TLS is the current implementation of what was originally called SSL, or the Secure Socket Layer protocol. It is an encryption protocol used to protect HTTP connections on the Web so that information can be exchanged securely. This is of particular interest for online financial transactions, but is also important for logins, to ensure that eavesdroppers cannot harvest usernames and passwords in unencrypted network traffic, then highjack accounts.
TLS has also been used (some might say "abused") to provide encrypted connections for an increasingly diverse selection of types of network traffic. As a protocol for establishing communication using strong encryption, it is quite effective at securing such traffic, even when it is not HTTP traffic.
It is, in fact, well suited to use with any application layer protocol, including FTP, NNTP, SMTP, and XMPP, in addition to HTTP.
A series of service providers who charge fees for registration of server certificates used to authenticate a Web server has arisen to provide protection from man in the middle attacks. These service providers, called Certifying Authorities (abbreviated "CAs"), make out of band verification of server certificates available to client systems so that man in the middle attacks may be detected. The system by which the CAs make their registration and verification systems available is known as PKI, or Public Key Infrastructure.
Unfortunately, PKI as it is currently implemented for TLS certificate verification (or "validation", as the CAs call it) is unnecessary. As the Perspectives notary system alternative to PKI has shown, there are possible verification schemes that provide far more complete coverage of server certificates.
The business model used by CAs in PKI ensures that many servers will never have registered certificates--servers that may still be as trustworthy as any other, and for which secure encrypted transactions may be just as critical to the day to day online activities of thousands of people as those that can afford to buy into the CA con game.

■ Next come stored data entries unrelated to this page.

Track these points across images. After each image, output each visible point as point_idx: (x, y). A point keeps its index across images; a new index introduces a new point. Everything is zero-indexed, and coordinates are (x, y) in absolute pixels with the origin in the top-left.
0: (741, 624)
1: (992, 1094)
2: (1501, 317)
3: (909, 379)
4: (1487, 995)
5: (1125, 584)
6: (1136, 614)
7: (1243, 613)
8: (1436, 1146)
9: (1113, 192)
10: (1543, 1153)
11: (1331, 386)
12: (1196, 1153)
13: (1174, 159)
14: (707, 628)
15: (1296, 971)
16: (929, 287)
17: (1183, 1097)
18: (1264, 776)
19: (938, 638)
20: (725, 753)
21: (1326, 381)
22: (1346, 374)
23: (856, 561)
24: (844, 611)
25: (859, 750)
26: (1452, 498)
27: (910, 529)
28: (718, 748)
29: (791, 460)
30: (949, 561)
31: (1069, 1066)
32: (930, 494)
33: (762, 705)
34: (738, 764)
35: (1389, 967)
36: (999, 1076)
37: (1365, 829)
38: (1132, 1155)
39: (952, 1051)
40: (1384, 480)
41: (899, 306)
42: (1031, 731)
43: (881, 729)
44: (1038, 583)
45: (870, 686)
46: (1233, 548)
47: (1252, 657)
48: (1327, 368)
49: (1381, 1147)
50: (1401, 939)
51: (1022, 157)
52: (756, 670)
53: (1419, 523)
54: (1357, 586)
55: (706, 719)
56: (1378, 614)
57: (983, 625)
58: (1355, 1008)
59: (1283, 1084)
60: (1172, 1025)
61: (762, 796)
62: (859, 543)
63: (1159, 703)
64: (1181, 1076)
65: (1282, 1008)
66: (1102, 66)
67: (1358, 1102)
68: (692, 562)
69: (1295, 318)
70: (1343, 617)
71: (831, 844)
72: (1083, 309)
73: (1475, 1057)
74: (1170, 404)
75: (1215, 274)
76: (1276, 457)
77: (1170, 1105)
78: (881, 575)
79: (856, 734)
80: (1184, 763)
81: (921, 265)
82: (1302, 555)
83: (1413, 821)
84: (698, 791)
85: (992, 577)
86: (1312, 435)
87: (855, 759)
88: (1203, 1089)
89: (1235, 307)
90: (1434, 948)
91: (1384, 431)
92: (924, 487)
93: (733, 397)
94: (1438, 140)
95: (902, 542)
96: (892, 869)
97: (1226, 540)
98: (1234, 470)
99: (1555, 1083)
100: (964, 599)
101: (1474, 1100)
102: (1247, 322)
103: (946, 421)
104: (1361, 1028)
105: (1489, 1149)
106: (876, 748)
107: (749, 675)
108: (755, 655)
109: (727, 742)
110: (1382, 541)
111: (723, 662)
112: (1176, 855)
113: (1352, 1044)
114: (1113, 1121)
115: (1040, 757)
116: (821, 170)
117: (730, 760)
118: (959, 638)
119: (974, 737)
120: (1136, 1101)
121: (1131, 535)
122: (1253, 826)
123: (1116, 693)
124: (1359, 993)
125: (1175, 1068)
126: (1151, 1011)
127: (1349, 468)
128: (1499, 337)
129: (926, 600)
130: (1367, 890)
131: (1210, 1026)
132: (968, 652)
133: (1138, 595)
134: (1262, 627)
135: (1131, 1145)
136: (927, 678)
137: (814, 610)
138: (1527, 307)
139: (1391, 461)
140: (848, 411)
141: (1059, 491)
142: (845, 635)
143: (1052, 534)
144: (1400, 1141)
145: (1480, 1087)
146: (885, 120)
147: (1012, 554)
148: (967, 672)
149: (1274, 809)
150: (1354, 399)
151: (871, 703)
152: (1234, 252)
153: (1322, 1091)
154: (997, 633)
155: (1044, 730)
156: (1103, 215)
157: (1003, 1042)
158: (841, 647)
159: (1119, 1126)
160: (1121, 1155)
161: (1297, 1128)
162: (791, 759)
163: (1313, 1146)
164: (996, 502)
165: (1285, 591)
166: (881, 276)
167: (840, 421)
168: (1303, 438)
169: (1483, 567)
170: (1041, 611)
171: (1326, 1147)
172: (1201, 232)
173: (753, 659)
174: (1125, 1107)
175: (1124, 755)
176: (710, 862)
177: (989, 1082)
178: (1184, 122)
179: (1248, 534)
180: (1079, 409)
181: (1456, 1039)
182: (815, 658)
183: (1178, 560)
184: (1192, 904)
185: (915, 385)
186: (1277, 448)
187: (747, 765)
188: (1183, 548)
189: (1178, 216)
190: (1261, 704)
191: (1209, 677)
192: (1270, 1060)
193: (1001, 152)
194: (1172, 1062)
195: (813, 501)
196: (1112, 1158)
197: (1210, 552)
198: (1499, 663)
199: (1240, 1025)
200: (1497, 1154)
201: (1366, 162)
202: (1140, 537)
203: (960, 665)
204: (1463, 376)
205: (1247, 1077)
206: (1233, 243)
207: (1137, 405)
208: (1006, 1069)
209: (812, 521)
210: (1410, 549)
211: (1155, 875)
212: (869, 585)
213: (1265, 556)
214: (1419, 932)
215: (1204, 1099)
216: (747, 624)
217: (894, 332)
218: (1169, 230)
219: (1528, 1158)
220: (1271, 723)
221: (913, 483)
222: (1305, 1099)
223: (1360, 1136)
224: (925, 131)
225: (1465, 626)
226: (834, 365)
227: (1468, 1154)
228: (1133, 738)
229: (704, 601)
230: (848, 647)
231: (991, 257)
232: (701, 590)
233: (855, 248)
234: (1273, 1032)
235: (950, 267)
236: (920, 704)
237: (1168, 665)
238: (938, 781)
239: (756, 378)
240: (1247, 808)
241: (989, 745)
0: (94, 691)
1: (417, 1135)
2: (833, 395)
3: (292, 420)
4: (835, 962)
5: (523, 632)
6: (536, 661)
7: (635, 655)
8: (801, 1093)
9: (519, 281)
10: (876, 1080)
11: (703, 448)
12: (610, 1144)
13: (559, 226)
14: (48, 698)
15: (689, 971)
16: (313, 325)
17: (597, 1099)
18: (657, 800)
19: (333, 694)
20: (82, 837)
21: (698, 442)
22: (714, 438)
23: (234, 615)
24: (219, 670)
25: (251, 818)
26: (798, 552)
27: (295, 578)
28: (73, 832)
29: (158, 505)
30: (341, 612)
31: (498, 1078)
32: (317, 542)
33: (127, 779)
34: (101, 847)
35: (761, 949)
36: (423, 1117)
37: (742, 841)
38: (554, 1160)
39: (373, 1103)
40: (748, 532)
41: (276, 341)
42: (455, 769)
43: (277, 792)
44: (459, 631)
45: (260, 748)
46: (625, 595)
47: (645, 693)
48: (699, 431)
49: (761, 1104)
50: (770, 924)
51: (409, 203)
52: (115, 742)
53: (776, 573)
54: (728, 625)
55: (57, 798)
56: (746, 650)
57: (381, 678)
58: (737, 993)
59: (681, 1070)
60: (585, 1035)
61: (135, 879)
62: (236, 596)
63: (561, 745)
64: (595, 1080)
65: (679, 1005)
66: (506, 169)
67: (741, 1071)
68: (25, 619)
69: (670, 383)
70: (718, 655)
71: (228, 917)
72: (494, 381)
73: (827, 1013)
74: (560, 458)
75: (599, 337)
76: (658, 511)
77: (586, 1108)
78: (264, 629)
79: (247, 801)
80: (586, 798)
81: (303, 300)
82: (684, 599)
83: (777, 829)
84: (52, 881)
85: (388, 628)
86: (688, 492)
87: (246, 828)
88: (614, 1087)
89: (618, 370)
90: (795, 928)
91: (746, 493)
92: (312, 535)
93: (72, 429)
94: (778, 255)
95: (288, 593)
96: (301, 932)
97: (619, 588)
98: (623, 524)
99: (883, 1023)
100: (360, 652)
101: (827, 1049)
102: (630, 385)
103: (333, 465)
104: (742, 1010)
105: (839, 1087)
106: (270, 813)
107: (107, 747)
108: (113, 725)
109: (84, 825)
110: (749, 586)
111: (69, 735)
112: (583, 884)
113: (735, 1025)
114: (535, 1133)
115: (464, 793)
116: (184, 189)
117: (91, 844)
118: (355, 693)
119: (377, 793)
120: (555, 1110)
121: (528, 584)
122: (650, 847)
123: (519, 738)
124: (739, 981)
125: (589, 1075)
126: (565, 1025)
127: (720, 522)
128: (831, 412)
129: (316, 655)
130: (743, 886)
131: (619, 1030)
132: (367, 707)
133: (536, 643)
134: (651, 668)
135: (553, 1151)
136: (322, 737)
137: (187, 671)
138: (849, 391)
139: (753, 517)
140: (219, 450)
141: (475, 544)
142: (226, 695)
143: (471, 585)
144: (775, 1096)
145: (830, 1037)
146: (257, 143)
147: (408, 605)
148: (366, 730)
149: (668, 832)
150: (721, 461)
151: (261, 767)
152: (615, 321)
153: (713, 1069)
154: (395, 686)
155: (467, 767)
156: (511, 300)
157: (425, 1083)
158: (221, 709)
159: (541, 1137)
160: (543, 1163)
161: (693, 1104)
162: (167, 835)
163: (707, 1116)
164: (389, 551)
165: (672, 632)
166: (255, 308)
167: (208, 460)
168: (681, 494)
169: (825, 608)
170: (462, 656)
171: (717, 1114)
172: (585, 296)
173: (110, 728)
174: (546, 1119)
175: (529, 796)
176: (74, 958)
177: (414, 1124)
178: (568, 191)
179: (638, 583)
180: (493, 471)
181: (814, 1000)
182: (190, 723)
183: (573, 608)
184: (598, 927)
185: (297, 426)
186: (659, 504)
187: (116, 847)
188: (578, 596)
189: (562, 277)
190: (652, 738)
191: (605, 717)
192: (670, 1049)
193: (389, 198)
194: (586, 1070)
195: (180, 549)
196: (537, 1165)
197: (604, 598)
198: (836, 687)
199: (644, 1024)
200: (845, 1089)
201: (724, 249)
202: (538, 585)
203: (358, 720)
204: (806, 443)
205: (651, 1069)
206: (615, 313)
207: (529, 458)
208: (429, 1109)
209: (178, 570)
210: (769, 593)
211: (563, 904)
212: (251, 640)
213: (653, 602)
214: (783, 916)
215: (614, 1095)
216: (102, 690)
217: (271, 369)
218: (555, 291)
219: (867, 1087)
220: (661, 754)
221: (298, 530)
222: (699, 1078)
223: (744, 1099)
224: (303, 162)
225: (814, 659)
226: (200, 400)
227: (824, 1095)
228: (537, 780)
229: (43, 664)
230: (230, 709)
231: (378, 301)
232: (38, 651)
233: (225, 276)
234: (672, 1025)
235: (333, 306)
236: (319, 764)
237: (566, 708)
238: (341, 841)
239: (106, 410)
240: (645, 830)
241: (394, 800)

A confidence game, simply put, is a scam in which a target is convinced to believe something that isn't true so that the con artist can get the target to give him or her money. The idea is that the con artist gains the target's confidence, and uses that against the target.
In this case, there are two targets: browser users and people who need to provide encrypted access to their servers. The confidence itself is the impression we have that we not only can trust the CAs, but that we must--because that's the only way to really protect ourselves with TLS encryption.
The real beauty of this particular scam is that nobody needs to lie to use, because given the option to believe in the importance and trustworthiness of some authority figure, most humans do so instinctively. In other words, we lie to ourselves on their behalf.
To replace the TLS scam with a more sustainable (and more broadly effective) system such as the Perspectives notary system, we need to ensure that such an alternative gains popularity and is used more widely.
If it is at all reasonable to do so, you should install the Perspectives extension for Firefox right away, and use that for your online transactions that require TLS encryption. Not only will that help reduce the current worldwide reliance on CAs, but it will also give you a way to verify TLS server certificates that the CAs ignore because the CAs haven't received the requisite payments.